Jennifer Lawrence speaks out on Hollywood wage gap
Jennifer Lawrence might be the world's highest paid actress of 2015, but that doesn't mean she always gets paid as much as her male counterparts.
The actress wrote an essay for Lena Dunham's online newsletter called "Why Do I Make Less Than My Male Co‑Stars?"
Lawrence said that she found out she made less than her male coworkers when the Sony hack happened -- and she said she only blamed herself.
"When the Sony hack happened and I found out how much less I was being paid than the lucky people with d***s, I didn't get mad at Sony," she wrote. "I got mad at myself. I failed as a negotiator because I gave up early.
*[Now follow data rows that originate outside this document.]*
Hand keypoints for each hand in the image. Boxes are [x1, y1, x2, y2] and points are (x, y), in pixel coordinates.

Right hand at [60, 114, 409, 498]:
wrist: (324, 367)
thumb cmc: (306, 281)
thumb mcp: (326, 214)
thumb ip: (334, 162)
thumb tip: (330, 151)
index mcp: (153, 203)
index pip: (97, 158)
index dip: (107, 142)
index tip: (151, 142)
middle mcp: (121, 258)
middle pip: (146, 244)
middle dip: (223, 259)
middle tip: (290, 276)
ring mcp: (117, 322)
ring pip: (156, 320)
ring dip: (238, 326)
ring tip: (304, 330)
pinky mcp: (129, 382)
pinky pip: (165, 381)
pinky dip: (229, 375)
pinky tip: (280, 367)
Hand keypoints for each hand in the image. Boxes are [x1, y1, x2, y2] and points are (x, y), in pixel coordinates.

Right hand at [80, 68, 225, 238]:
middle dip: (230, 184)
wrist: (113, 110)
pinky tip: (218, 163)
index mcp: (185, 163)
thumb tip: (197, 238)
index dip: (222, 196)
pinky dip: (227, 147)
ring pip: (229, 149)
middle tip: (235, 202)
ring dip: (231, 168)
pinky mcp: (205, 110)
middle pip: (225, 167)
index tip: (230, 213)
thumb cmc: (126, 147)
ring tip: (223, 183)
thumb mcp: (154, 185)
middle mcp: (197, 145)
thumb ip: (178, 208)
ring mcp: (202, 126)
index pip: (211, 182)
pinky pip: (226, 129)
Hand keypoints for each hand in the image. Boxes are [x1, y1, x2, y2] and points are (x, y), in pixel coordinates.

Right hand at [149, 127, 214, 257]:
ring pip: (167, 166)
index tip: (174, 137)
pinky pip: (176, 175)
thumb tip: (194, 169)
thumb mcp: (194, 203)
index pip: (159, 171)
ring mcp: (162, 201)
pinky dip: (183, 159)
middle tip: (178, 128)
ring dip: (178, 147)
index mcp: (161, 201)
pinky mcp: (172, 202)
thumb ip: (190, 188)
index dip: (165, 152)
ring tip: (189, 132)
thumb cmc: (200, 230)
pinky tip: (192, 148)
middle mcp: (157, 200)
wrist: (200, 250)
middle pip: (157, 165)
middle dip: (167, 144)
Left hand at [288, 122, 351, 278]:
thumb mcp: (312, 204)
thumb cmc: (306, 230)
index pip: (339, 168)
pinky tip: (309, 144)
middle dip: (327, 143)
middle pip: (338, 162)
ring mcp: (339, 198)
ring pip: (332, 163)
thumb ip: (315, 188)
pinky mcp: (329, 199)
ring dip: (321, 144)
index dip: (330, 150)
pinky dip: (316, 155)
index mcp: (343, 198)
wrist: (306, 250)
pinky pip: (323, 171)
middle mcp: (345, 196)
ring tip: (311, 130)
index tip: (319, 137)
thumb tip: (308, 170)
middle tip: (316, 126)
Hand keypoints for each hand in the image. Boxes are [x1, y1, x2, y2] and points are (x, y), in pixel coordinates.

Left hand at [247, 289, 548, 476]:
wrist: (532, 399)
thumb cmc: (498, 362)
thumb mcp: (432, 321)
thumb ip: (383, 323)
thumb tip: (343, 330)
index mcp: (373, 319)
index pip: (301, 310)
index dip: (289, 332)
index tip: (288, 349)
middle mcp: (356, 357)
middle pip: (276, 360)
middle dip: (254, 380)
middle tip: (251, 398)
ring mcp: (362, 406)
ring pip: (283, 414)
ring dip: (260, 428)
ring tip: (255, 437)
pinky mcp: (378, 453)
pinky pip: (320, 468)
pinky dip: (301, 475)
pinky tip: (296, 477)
I didn't want to keep fighting over millions of dollars that, frankly, due to two franchises, I don't need."
Lawrence said that her failure to negotiate stemmed from a desire to be likable.
"I didn't want to seem 'difficult' or 'spoiled,'" she wrote. "At the time, that seemed like a fine idea, until I saw the payroll on the Internet and realized every man I was working with definitely didn't worry about being 'difficult' or 'spoiled.'"
Lawrence admitted that it might be "a young-person thing" but she also added that she does not believe she's the only woman who has faced the issue.
"Are we socially conditioned to behave this way?" she asked in her piece.
Lawrence name-checked her coworkers from "American Hustle" -- Jeremy Renner, Christian Bale and Bradley Cooper -- for negotiating and wrote that they were grabbing great deals for themselves while she was "busy worrying about coming across as a brat."
Lawrence then relayed an anecdote about speaking her mind at work, and being called out for it.
"All I hear and see all day are men speaking their opinions, and I give mine in the same exact manner, and you would have thought I had said something offensive," she wrote. "I'm over trying to find the 'adorable' way to state my opinion and still be likable!"
Don't worry, J. Law -- we think you'll stay likable either way.